* Prompt *
Only the lines below from the one containing "ATTACHMENT B" through the one containing "McElroy Electronics Corporation" belong in the answer, set down exactly, with the pictures left out.

Records from a collection:
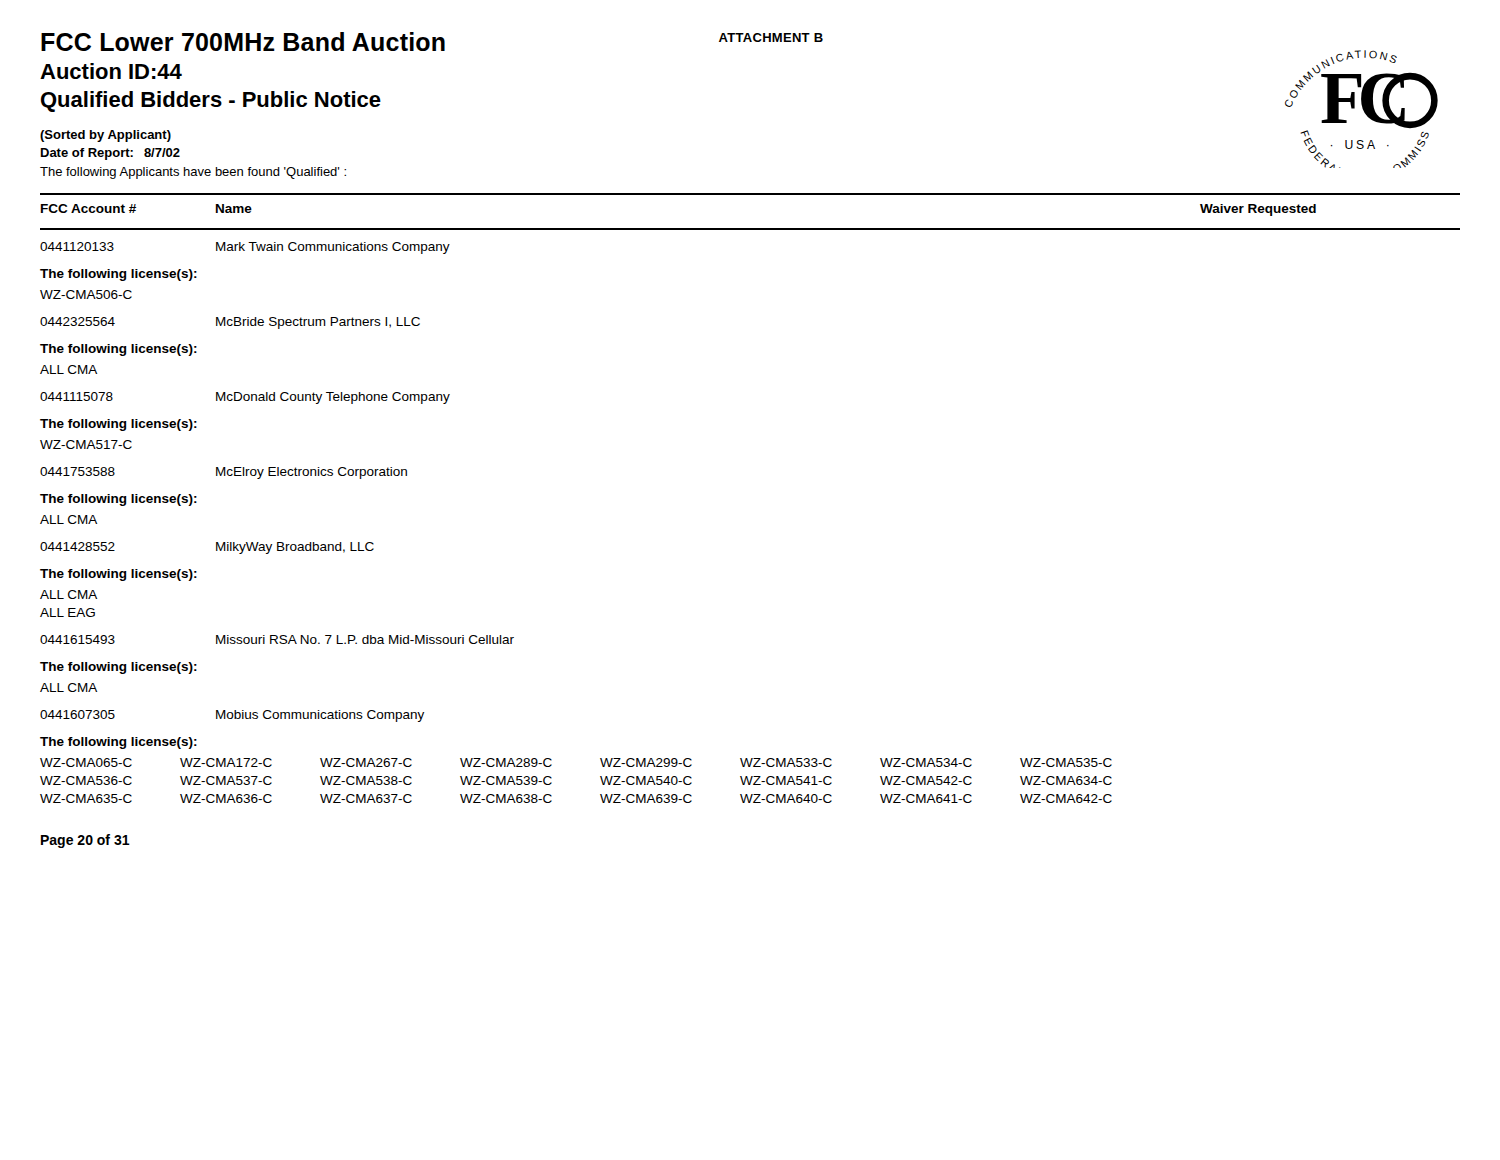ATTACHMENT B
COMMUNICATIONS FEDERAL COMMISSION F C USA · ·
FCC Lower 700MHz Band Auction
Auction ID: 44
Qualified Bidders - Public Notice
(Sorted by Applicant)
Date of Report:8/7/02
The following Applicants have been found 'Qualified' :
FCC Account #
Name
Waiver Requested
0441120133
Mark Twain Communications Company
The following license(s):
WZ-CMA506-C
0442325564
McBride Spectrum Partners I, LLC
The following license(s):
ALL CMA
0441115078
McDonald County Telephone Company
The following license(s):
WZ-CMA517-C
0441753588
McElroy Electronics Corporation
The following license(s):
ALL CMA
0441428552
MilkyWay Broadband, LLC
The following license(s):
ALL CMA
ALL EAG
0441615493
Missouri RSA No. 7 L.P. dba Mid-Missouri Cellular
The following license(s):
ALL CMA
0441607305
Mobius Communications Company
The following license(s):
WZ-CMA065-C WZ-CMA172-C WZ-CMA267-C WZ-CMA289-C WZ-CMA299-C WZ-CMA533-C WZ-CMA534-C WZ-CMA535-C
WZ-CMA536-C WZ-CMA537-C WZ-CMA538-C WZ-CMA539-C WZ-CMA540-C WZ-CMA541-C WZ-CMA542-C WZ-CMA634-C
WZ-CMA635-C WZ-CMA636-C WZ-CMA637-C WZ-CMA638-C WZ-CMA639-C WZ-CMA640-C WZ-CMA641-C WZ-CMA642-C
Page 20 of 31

---

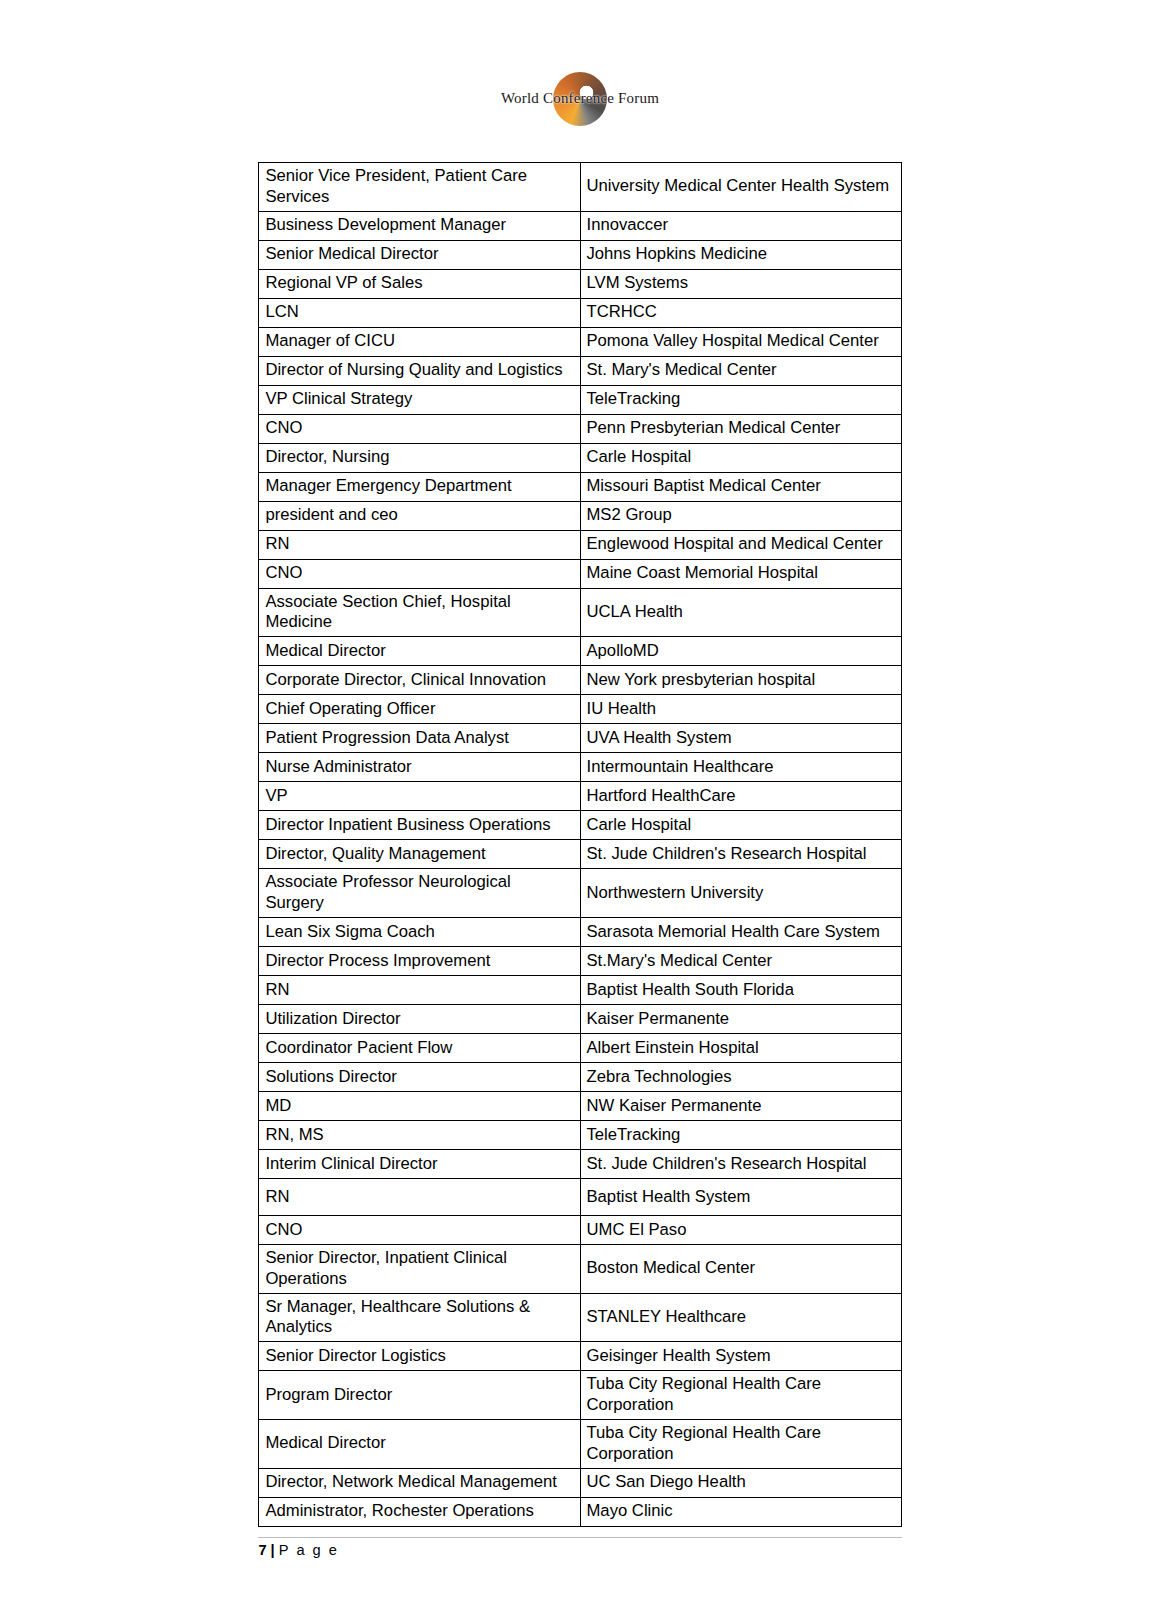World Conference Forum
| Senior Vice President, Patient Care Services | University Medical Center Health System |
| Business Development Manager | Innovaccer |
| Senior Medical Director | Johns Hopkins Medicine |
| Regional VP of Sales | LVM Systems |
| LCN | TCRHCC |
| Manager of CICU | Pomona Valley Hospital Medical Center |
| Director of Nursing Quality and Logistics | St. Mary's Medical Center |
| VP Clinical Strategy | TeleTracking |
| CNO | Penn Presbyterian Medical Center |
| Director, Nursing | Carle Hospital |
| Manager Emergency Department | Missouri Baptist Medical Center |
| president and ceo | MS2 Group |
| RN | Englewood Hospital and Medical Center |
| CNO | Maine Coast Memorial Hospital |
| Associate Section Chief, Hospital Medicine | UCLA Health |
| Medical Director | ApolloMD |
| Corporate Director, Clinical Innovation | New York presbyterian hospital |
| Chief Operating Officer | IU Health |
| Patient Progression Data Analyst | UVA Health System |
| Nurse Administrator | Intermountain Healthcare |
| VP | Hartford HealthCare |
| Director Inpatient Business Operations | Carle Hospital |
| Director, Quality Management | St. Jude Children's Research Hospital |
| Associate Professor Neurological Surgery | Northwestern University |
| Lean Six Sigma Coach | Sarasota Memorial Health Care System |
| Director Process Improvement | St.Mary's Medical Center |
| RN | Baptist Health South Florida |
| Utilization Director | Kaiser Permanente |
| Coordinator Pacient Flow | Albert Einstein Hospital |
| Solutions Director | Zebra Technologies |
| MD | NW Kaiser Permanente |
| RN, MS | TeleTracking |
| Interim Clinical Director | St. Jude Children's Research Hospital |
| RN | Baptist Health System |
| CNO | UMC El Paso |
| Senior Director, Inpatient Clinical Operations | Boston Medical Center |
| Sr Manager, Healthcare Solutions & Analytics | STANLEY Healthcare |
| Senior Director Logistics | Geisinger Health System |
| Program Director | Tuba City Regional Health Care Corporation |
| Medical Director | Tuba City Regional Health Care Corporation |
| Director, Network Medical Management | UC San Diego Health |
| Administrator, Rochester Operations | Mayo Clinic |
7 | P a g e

* Answer to the exercise *
ATTACHMENT B
COMMUNICATIONS FEDERAL COMMISSION F C USA · ·
FCC Lower 700MHz Band Auction
Auction ID: 44
Qualified Bidders - Public Notice
(Sorted by Applicant)
Date of Report:8/7/02
The following Applicants have been found 'Qualified' :
FCC Account #
Name
Waiver Requested
0441120133
Mark Twain Communications Company
The following license(s):
WZ-CMA506-C
0442325564
McBride Spectrum Partners I, LLC
The following license(s):
ALL CMA
0441115078
McDonald County Telephone Company
The following license(s):
WZ-CMA517-C
0441753588
McElroy Electronics Corporation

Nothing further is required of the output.